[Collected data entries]
----
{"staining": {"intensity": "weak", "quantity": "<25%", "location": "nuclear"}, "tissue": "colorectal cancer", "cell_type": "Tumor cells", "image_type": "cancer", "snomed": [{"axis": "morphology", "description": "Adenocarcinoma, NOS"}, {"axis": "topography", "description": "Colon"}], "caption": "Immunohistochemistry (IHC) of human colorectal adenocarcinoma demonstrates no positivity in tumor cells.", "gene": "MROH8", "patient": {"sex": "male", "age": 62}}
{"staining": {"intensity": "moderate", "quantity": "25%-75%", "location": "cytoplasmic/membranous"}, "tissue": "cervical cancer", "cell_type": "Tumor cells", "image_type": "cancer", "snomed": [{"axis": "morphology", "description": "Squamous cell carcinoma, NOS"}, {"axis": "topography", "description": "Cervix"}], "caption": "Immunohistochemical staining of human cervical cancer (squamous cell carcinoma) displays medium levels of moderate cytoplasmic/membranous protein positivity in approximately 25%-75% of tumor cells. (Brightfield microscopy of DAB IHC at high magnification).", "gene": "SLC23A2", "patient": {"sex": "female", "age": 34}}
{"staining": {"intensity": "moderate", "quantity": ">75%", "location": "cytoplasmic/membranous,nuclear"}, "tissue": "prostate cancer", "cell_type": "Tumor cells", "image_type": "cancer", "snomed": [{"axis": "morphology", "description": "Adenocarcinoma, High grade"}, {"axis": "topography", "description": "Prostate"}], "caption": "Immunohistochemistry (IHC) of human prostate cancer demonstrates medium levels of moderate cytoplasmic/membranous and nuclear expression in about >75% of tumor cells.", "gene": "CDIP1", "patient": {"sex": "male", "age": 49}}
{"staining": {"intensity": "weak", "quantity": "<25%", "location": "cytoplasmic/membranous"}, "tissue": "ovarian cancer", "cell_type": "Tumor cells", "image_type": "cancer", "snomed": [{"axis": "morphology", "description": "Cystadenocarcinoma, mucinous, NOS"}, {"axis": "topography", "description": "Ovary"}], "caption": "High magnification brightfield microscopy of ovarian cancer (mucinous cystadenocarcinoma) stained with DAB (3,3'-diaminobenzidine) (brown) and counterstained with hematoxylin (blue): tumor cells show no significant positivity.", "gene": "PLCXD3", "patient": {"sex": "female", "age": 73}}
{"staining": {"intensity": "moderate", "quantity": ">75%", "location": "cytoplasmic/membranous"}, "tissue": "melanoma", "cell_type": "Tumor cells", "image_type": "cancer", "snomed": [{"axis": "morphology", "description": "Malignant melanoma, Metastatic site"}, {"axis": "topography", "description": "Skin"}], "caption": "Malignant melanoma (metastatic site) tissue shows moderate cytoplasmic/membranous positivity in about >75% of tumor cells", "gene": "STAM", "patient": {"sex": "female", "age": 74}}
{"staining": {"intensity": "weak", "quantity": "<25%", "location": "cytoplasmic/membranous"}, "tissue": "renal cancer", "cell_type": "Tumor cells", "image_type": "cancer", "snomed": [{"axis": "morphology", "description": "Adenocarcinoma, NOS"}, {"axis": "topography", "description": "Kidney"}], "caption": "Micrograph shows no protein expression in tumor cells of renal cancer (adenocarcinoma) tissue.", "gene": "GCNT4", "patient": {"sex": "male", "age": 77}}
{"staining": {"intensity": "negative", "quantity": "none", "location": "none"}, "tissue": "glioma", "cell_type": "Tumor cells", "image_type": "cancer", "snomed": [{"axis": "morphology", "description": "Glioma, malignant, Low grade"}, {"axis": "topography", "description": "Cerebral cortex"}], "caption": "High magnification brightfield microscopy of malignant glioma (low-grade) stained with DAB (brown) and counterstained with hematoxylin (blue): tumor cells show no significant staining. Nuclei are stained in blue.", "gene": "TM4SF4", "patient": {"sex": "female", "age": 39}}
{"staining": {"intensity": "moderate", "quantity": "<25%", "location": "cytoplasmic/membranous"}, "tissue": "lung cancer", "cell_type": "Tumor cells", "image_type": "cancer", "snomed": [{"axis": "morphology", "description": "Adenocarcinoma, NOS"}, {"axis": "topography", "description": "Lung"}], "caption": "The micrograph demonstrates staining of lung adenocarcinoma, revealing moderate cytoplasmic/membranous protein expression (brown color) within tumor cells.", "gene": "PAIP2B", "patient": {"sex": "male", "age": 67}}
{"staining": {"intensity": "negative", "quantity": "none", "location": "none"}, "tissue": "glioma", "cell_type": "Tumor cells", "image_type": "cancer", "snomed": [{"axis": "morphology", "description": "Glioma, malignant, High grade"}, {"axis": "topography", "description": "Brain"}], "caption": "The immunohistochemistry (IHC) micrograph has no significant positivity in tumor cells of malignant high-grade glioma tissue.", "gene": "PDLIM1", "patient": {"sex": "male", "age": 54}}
----
Work instructions: Give only the number of lines in the preceding data that include the word "counterstained".

Finished task: 2